Atmospheric water vapor condensation on engineered interfaces: Busting the myths

TL;DR

This study clarifies the physical mechanism of atmospheric water vapor condensation, highlighting the dominance of vapor diffusion and drainage over heat transfer, and demonstrates that superhydrophilic surfaces significantly enhance water collection efficiency.

Contribution

It reveals that vapor diffusion and condensate drainage govern condensation from humid air, challenging traditional heat transfer assumptions, and identifies superhydrophilic surfaces as optimal for water harvesting.

Findings

Condensation from humid air is controlled by vapor diffusion and drainage.

Superhydrophilic surfaces increase condensation rates by 57-333%.

The study challenges long-standing assumptions about vapor condensation mechanisms.

Abstract

Condensing atmospheric water vapor on surfaces is a sustainable approach to potentially address the potable water crisis. However, despite extensive research, a key question remains: what is the physical mechanism governing the condensation from humid air and how significantly does it differ from pure steam condensation? The answer may help define an optimal combination of the mode and mechanism of condensation as well as the surface wettability for best possible water harvesting efficacy. Here we show that this lack of clarity is due to the differences in heat transfer characteristics during condensation from pure vapor and humid air environments.
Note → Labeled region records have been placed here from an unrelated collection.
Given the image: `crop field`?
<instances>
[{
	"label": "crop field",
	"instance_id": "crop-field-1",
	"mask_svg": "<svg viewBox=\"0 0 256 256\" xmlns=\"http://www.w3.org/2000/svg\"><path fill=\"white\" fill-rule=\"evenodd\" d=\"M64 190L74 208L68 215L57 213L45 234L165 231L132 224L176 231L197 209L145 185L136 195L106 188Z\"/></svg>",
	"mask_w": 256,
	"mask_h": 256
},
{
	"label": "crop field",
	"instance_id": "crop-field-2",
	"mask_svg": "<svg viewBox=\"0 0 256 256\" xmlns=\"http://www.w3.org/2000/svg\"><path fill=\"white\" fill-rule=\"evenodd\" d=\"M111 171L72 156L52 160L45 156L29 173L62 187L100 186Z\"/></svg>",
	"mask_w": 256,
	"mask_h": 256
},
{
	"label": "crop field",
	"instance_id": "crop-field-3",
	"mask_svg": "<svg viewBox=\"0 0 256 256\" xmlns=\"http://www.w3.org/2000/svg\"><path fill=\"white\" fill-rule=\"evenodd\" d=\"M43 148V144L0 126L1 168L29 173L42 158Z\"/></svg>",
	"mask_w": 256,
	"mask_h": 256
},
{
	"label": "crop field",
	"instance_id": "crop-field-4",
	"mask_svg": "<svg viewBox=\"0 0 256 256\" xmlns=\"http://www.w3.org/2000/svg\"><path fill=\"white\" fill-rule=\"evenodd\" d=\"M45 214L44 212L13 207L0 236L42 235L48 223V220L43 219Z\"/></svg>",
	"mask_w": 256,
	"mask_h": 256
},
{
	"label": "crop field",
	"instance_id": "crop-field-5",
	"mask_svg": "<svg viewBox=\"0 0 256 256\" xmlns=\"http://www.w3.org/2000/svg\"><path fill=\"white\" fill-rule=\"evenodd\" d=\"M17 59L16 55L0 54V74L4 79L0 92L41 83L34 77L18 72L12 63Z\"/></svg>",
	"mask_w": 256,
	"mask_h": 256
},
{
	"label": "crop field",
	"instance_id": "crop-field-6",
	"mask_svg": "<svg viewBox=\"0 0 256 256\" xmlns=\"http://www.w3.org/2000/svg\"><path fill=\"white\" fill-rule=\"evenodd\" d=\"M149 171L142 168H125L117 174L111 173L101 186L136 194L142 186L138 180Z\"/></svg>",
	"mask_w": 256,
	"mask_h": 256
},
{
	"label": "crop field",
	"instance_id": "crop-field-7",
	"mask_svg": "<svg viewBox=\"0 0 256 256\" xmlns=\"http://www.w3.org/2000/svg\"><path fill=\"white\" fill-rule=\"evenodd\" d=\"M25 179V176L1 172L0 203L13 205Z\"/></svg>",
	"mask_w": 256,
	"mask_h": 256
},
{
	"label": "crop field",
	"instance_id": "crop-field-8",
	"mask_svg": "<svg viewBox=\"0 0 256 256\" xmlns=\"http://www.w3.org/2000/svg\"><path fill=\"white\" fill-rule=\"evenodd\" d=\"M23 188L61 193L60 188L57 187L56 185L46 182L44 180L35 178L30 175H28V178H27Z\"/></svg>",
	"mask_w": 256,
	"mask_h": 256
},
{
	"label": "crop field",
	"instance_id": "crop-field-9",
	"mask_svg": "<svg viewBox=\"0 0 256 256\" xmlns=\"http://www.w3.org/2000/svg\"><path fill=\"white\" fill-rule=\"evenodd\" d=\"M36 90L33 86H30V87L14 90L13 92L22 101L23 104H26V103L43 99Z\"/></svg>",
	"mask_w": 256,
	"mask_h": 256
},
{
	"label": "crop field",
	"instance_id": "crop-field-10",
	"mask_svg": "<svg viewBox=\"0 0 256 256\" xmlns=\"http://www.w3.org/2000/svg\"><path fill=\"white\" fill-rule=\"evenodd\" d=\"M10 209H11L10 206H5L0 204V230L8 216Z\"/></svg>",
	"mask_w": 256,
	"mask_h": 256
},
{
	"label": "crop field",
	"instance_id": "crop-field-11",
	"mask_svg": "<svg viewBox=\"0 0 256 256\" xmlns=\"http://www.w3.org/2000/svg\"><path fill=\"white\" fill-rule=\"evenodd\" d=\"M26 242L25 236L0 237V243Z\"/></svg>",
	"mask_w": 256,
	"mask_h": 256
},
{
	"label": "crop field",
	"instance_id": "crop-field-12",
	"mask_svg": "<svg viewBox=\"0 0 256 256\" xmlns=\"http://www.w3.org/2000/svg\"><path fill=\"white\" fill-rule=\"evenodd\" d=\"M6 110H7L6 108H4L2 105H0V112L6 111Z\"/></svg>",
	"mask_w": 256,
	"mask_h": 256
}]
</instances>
Specifically, during condensation from humid air, the thermal resistance across the condensate is non-dominant and the energy transfer is controlled by vapor diffusion and condensate drainage. This leads to filmwise condensation on superhydrophilic surfaces, offering the highest water collection efficiency. To demonstrate this, we measured condensation rate on different sets of superhydrophilic and superhydrophobic surfaces in a wide degree of subcooling (10 - 26 C) and humidity-ratio differences (5 - 45 g/kg of dry air). The resulting condensation rate is enhanced by 57 - 333 % on the superhydrophilic surfaces as compared to the superhydrophobic ones. The findings of this study challenges the nearly century-old scientific ambiguity about the mechanism of vapor condensation from humid air. Our findings will lead to the design of efficient atmospheric water harvesting systems.